YANG HARUS DIBUAT:
Lanjutkan teks tentang Indonesia dalam sengketa Laut China Selatan, dimulai setelah kalimat terakhirnya.

Indonesia sebenarnya sejak awal bukanlah negara pengklaim. Indonesia tidak pernah mengklaim
wilayah perairan dari Laut China Selatan, yang diperselisihkan oleh Filipina, Brunei, Malaysia, Taiwan,
dan Vietnam di satu sisi, dengan Tiongkok di sisi lain. Indonesia juga tidak berada dalam perselisihan
klaim terhadap dua gugusan kepulauan besar di Laut China Selatan.

Namun sejak 2010 Indonesia jadi “terlibat” dalam sengketa Laut China Selatan, setelah China secara
sepihak mengklaim terhadap keseluruhan perairan Laut China Selatan. Termasuk di dalamnya ialah
perairan Zona Ekonomi Ekslusif Indonesia, yaitu sebuah kawasan di utara kepulauan Natuna Provinsi
Kepulauan Riau.

Ketika itu Indonesia berupaya menahan kapal-kapal penangkap ikan Tiongkok di Laut China Selatan,
namun kemudian disusul nota protes pemerintah Tiongkok yang meminta kapal itu dilepaskan. Kasus
serupa terjadi kembali pada 2013 dan berpuncak di tahun 2016.

Ya, pada 17 Juni 2016, sebuah kapal Angkatan Laut bernama KRI Imam Bonjol, menghadapi tujuh
kapal nelayan dan dua kapal coast guard di Zona Ekonomi Eksklusif (ZEE) Indonesia. Menarik dicatat
di sini, jika di tahun 1990-an Kementerian Luar Negeri Tiongkok sekadar menyiratkan bahwa perairan
di utara kepulauan Natuna ialah “daerah penangkapan ikan bagi Tiongkok dari dulu” (traditional
Chinese fishing grounds), maka sejak 2016 pemerintah Tiongkok untuk pertama kalinya menyatakan hal
ini secara eksplisit.

Pada 23 Juni 2016, Presiden Joko “Jokowi’ Widodo mengenakan jaket bomber, ia menaiki KRI Imam
Bonjol, dan mengadakan rapat kabinet terbatas di sana. Kunjungan Presiden Jokowi ke Natuna
dimaksudkan untuk mengirim sinyal ke pemerintah Tiongkok di Beijing, bahwa Indonesia akan
melindungi hak-hak kedaulatan di ZEE-nya.

Lebih dari itu, Indonesia segera bergerak sigap. Pada 2017, Indonesia meluncurkan peta Negara
Kesatuan Republik Indonesia versi baru. Peta tersebut menitikberatkan pada perbatasan laut Indonesia
dengan negara lainnya. Nama Laut China Selatan juga diganti menjadi Laut Natuna Utara. Nama
perairan yang diubah itu hanyalah wilayah laut dalam Zona Ekonomi Eksklusif (ZEE) Indonesia, sesuai
konvensi Unclos 1982.

(Entri data tersimpan)
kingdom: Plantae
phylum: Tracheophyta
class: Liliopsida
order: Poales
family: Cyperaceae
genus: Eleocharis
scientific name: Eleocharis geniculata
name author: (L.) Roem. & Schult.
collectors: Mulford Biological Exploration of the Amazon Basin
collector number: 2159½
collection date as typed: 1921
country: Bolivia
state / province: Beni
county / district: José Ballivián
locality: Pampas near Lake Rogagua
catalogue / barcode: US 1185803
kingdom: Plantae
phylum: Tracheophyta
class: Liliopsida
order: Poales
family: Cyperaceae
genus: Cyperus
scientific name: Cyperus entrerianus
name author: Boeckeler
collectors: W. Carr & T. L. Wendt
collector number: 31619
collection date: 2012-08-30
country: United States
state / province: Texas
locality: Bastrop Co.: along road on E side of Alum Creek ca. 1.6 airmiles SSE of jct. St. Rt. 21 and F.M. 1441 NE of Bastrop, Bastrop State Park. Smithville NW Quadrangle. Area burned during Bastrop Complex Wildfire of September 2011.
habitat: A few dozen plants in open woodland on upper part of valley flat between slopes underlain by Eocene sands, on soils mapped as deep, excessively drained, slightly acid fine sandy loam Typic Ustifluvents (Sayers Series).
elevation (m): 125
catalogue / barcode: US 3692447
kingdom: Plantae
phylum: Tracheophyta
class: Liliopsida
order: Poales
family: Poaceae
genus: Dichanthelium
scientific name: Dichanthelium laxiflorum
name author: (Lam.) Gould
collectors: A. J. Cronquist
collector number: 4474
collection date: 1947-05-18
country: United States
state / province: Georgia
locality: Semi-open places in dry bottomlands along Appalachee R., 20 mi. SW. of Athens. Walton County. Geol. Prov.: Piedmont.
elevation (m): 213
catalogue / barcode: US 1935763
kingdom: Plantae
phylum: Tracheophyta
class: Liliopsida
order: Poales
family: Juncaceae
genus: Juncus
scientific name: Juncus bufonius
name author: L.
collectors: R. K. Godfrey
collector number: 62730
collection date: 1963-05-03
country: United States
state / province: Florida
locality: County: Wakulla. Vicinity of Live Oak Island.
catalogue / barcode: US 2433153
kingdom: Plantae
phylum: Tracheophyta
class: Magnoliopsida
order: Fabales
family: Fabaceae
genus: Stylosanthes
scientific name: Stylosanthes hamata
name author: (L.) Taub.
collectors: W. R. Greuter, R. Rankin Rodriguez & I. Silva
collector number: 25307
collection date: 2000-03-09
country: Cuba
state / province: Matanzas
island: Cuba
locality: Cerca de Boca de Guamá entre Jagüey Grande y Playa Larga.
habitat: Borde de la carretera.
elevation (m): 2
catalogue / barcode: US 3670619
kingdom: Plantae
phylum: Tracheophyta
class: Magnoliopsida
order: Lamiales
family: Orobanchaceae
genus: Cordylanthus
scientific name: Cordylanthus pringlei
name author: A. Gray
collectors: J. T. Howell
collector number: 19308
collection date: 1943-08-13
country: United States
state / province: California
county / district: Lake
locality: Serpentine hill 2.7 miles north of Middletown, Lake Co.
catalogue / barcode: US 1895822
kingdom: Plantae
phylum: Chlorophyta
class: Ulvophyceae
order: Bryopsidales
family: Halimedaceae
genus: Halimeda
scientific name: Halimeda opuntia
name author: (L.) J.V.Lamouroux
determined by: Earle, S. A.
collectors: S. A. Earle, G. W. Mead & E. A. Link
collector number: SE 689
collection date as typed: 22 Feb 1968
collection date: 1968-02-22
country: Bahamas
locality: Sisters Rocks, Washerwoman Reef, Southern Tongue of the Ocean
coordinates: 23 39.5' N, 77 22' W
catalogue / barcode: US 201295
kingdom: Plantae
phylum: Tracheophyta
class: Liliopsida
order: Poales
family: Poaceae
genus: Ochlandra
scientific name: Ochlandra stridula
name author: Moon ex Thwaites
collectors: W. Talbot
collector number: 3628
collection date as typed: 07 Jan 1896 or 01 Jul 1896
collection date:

JAWABAN SOAL:
Upaya penamaan Laut Natuna Utara juga dilakukan Indonesia setelah adanya temuan fakta dari
Pengadilan Arbitrase Permanen di Den Haag-Belanda pada 2016, terkait perselisihan Laut China
Selatan antara Filipina dan Tiongkok. Pengadilan Arbitrase menyimpulkan, bahwa klaim sepihak dari
Tiongkok berdasarkan pada konsep nine-dashed line itu sama sekali tidak memiliki dasar hukum atau
historis.

Belakangan, isu seputar klaim Tiongkok atas teritorial perairan Laut China Selatan ini mengemuka
kembali di Indonesia. Ini terjadi setelah kapal pencari ikan dan coast guard milik Tiongkok berlayar
masuk di kawasan perairan Natuna, yang berdasarkan Unclos 1982 termasuk kawasan Zona Ekonomi
Eksklusif (ZEE) Indonesia.

Mengulangi momen peristiwa di 2016, pada 8 Januari 2020 Presiden Jokowi kembali mengunjungi Laut
Natuna Utara dengan KRI Usman Harun. Selain itu, pemerintah Indonesia juga menempuh jalur
diplomasi untuk menyelesaikan masalah ini dengan melayangkan nota protes terhadap pemerintah
Tiongkok melalui duta besar mereka di Jakarta.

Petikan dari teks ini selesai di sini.